Nach dieser nicht zu enden wollenden zeremoniellen Begrüßung, kramte der Neuling ein bis dahin sorgsam in einem Umhängebeutel aufbewahrtes, in grünen Kolablättern zu einem rundlichen Ball geschnürtes Päckchen heraus, dessen vermuteter und jedem, an der westafrikanischen Küste Aufgewachsenen geläufiger Inhalt, die Augen der anwesenden Älteren förmlich zum Leuchten brachte: die berühmten Kolanüsse. Gelb bis blassrot, oval bis rundlich und von unterschiedlicher Größe sind sie fester Bestandteil einer jeden Mahlzeit, sei es als verdauungsanregender Aperitif, oder als genussvoll gekauter Nachtisch, deren erdig-bitterer Geschmack potenzsteigernd, erheiternd und belebend wirken soll. Der rege Umsatz dieser wundersamen Nüsse bezeugte deren Beliebtheit.

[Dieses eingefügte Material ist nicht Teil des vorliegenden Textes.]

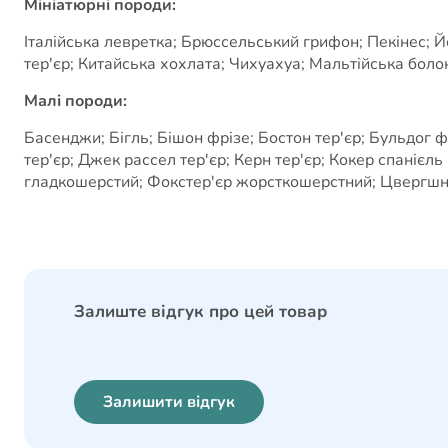
Мініатюрні породи:
Італійська левретка; Брюссельський грифон; Пекінес; Й
тер'єр; Китайська хохлата; Чихуахуа; Мальтійська болон
Малі породи:
Басенджи; Бігль; Бішон фрізе; Бостон тер'єр; Бульдог 
тер'єр; Джек рассел тер'єр; Керн тер'єр; Кокер спанієл
гладкошерстий; Фокстер'єр жорсткошерстний; Цвергшна
Залиште відгук про цей товар
Залишити відгук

„Der Weg einer gesegneten Seele führt unweigerlich zu ihren Ahnen, deren Geister besänftigt und beschworen werden müssen, möchte man ein ephemeres, aber zugleich ausgeglichenes irdisches Dasein erfahren“, eröffnete der Neuling den eigentlichen Grund seines Erscheinens an diesem heißen und schwülen Julitag.

„Naaaaam“, entgegneten die Alten.

„So finde ich heute den Weg zu Ihnen, Vertreter jener, die von uns gegangen und dennoch allgegenwärtig sind. Zugleich sind Sie Zeitzeugen des Bedeutungsvollen aber nicht Niedergeschriebenen. Sie sind Eingeweihte im Ahnenkult und Sie besitzen die Fähigkeit, spirituellen Kontakt mit dem Jenseits aufzunehmen. So ersuche ich Euren Segen: Beten Sie für meine Eltern, für deren Eltern Eltern und für die Eltern Letzterer; mir war es nämlich vergönnt für meine Eltern zu ihren Lebzeiten zu sorgen, da sie mir genommen worden sind, als ich damals noch ein Kind war. Akzeptieren Sie den frommen Wunsch eines Mannes, dem für den elterlichen Segen nur das Beten übrig bleibt. Nehmen Sie dabei diese kleine Präsenz als Zeichen meiner Achtung!“ Sodann überreichte er meiner Begleitung das Päckchen.

„Gehört haben wir Deinen noblen Wunsch, ehrbarer Freund, und lass Dir folgendes gesagt sein: arm und reich nehmen unterschiedliche Konnotationen, je nachdem, wo man sich auf diesem Erdteil befindet. Für die Einen ist es das Materielle und die damit einhergehenden Annehmlichkeiten. Wahrlich arm ist allerdings derjenige, dem an Demut, Bescheidenheit und elterlichem Segen fehlt. Schreite in Dein Leben voran, den Widrigkeiten einer Großstadt trotzend, und sei Dir unserer Achtung und Gebete gewiss. Dir wird nichts Schlimmes widerfahren. Lasst uns für diesen jungen Mann beten!“

So hoben sie synchron die Arme gen Osten und stimmten das Gebet der Ahnen ein, in das nur wenige eingeweiht sind. Anschließend fanden sich die Kolanüsse in deren Mündern ein und wurden von diesen alten und zugleich mächtigen Kiefern zermahlen; den roten und vom Alter gezeichneten Mündern entkam von Zeit zu Zeit ein zufriedenes: „Gesegnet sei dieser Tag“.

Und so endete eine kulinarische und zugleich spirituelle Begegnung, die diesen schwülen und zugleich prägenden Julinachmittag als Ausgangspunkt einer fixen Idee machte.

Lange dachte ich darüber nach, mich im Bauch eines Sammeltaxis auf dem Heimweg befindend, welche Eigenheiten meiner Einheimischen das Zu-Sich-Nehmen einer Mahlzeit über den reinen Akt hinaus hoch heben, eines mystischen und mythischen Rituals gleichend.